• By Greg Mermelstein, Deputy Director & General Counsel, Missouri Public Defender

                Federal habeas courts cannot grant relief on claims the parties never raised because this violates the principle of party presentation, the U.S. Supreme Court held November 24, 2025, in Clark v. Sweeney.

                Jeremiah Sweeney was convicted of various offenses in Maryland.  His convictions were affirmed on appeal, and he was denied state postconviction relief.

                On federal habeas review, he raised a claim of ineffective assistance of counsel on grounds that his trial counsel had failed to seek to ask all jurors about whether they were affected by one of the jurors’ unauthorized visit to the crime scene.

                The district court denied relief.

                The Fourth Circuit, however, granted relief but not on the ineffective-assistance claim.  Instead, the Fourth Circuit ruled Sweeney’s trial was marred by a “combination of extraordinary failures from juror to judge to attorney” that deprived Sweeney of his rights to be confronted with witnesses against him and to trial by an impartial jury.

    Holding

                The Supreme Court reversed, in a per curiam opinion.

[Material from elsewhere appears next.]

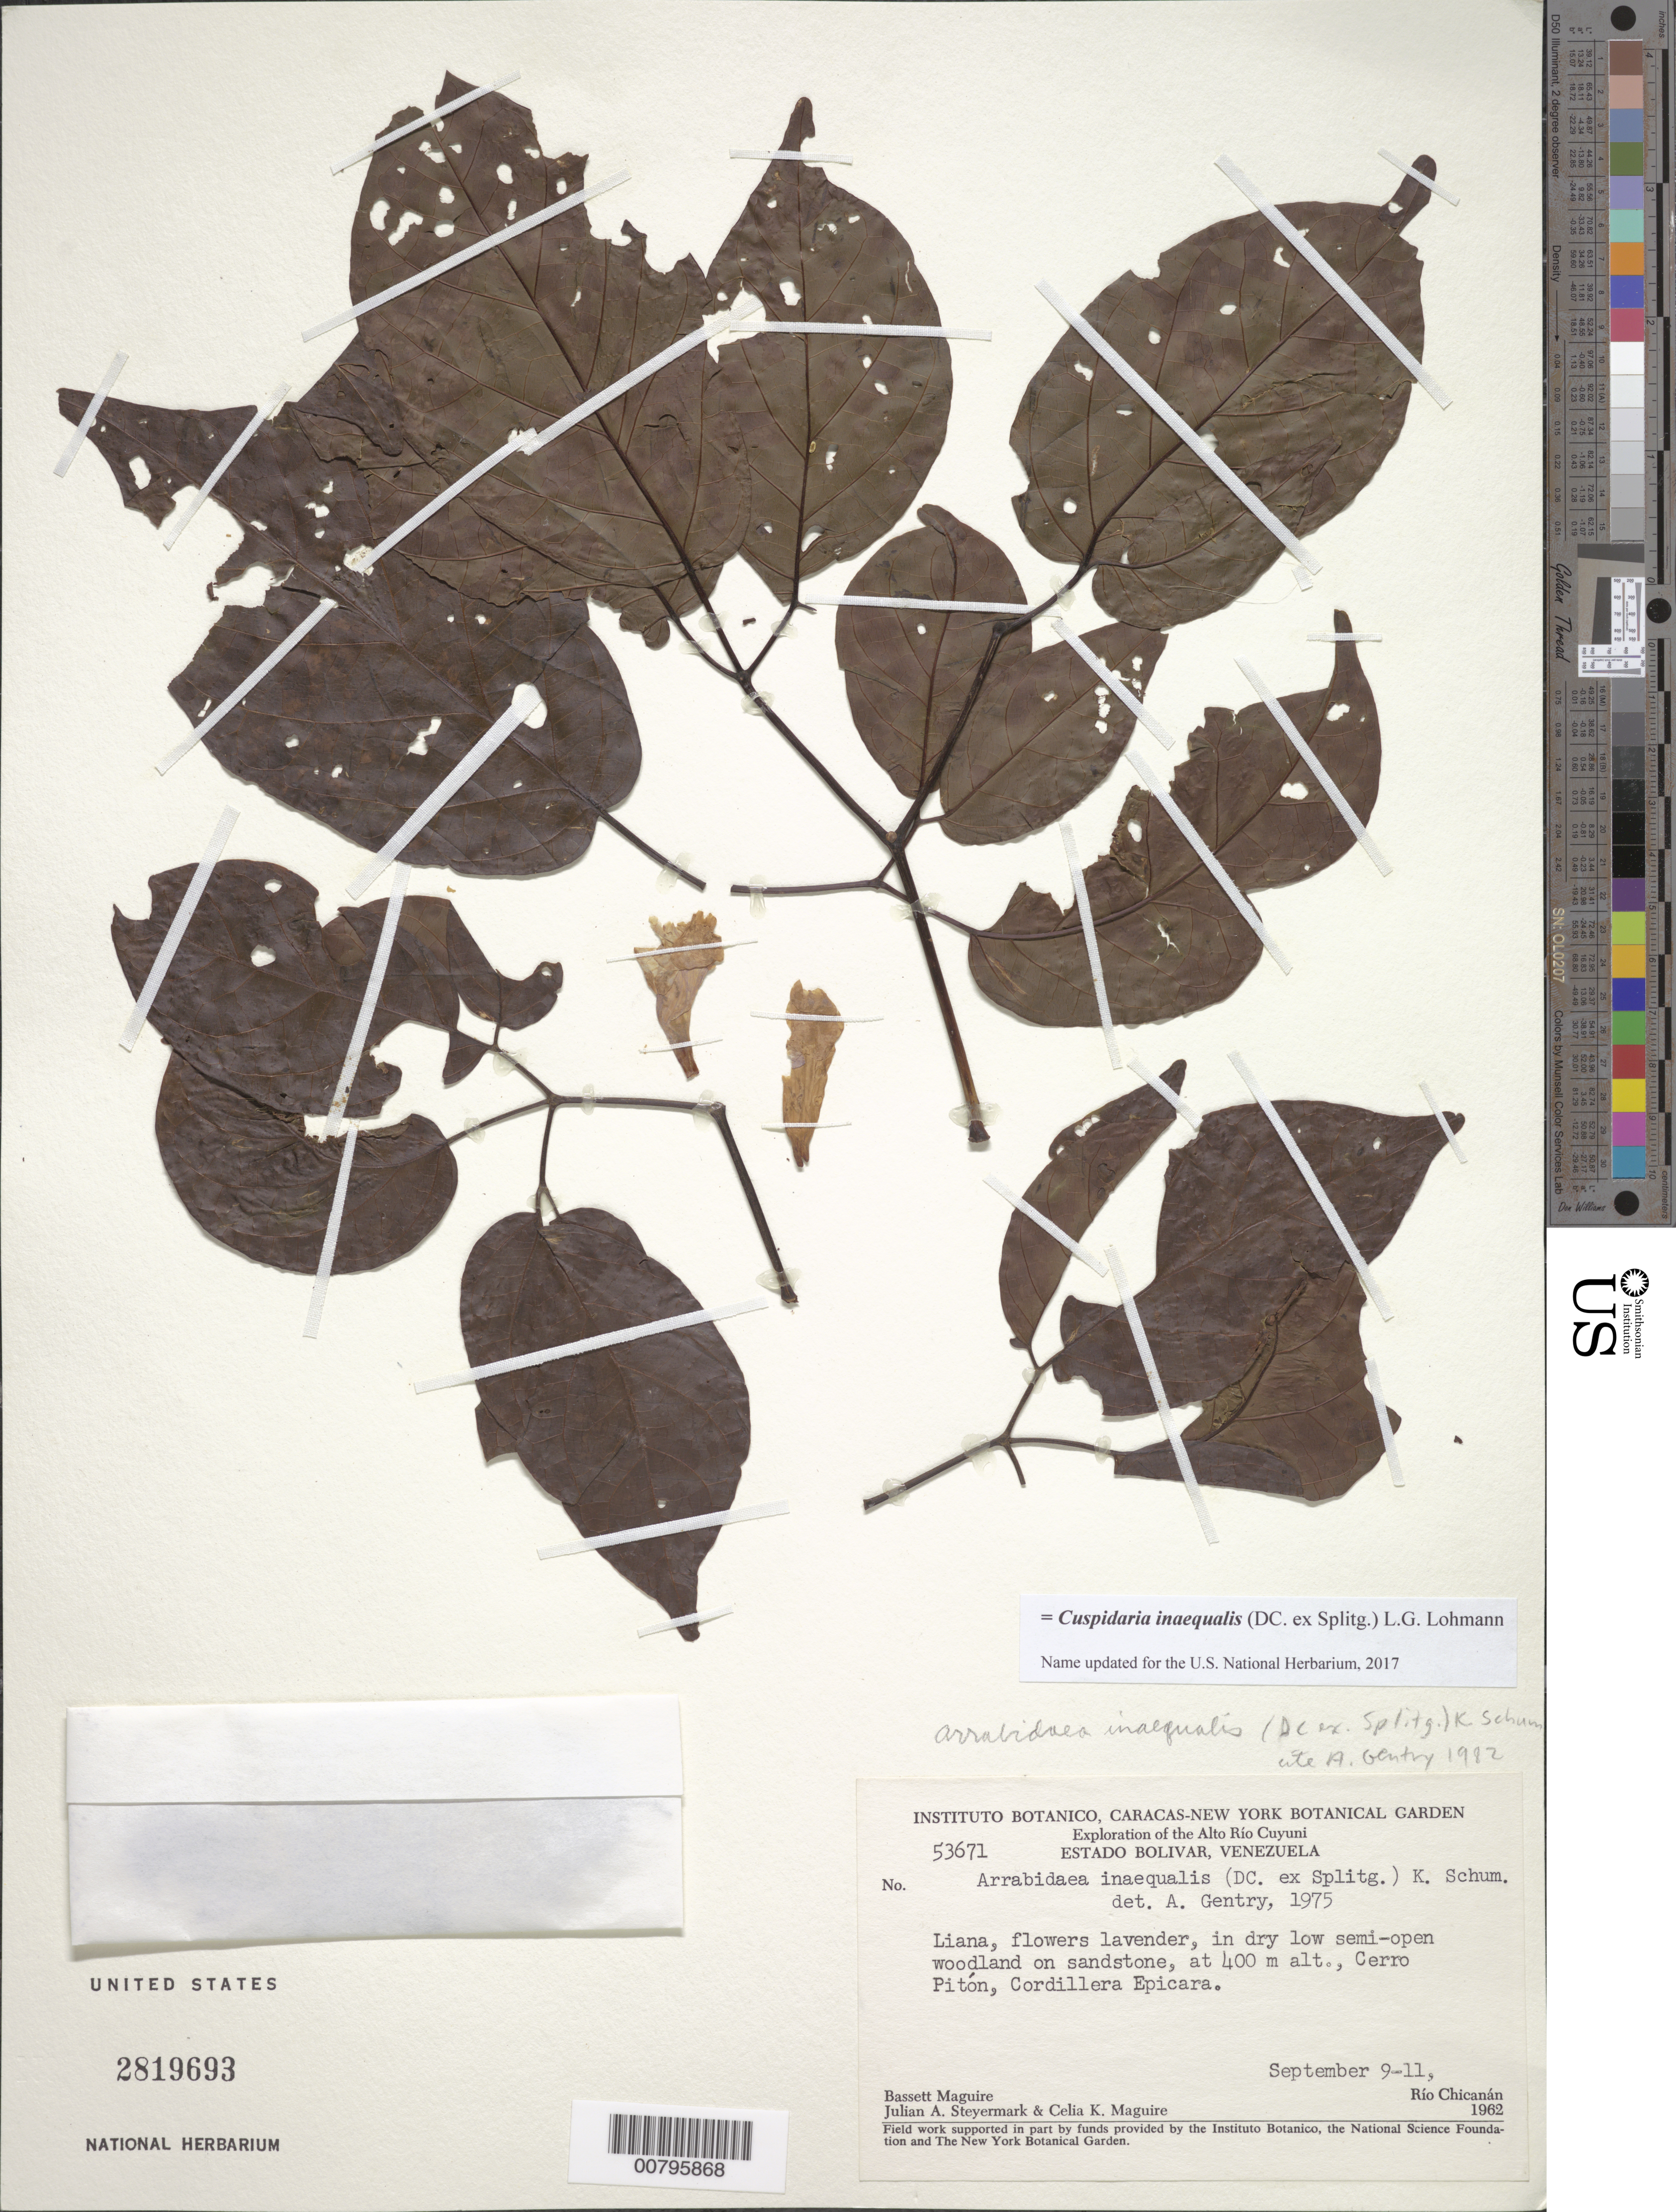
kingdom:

                “In our adversarial system of adjudication, we follow the principle of party presentation”, the Court said.  “The parties ‘frame the issues for decision,’ while the court serves as ‘neutral arbiter of matters the parties present’”.

                “The Fourth Circuit transgressed the party-presentation principle by granting relief on a claim that Sweeney never asserted and that the State never had the chance to address”, the Court said.

                “The Fourth Circuit’s ‘radical transformation’ of Sweeney’s simple ineffective-assistance claim ‘departed so drastically from the principle of party presentation as to constitute an abuse of discretion”, the Court said.

                “On remand, the Fourth Circuit should analyze the claim ineffective-assistance claim that Sweeney asserted”, the Court concluded.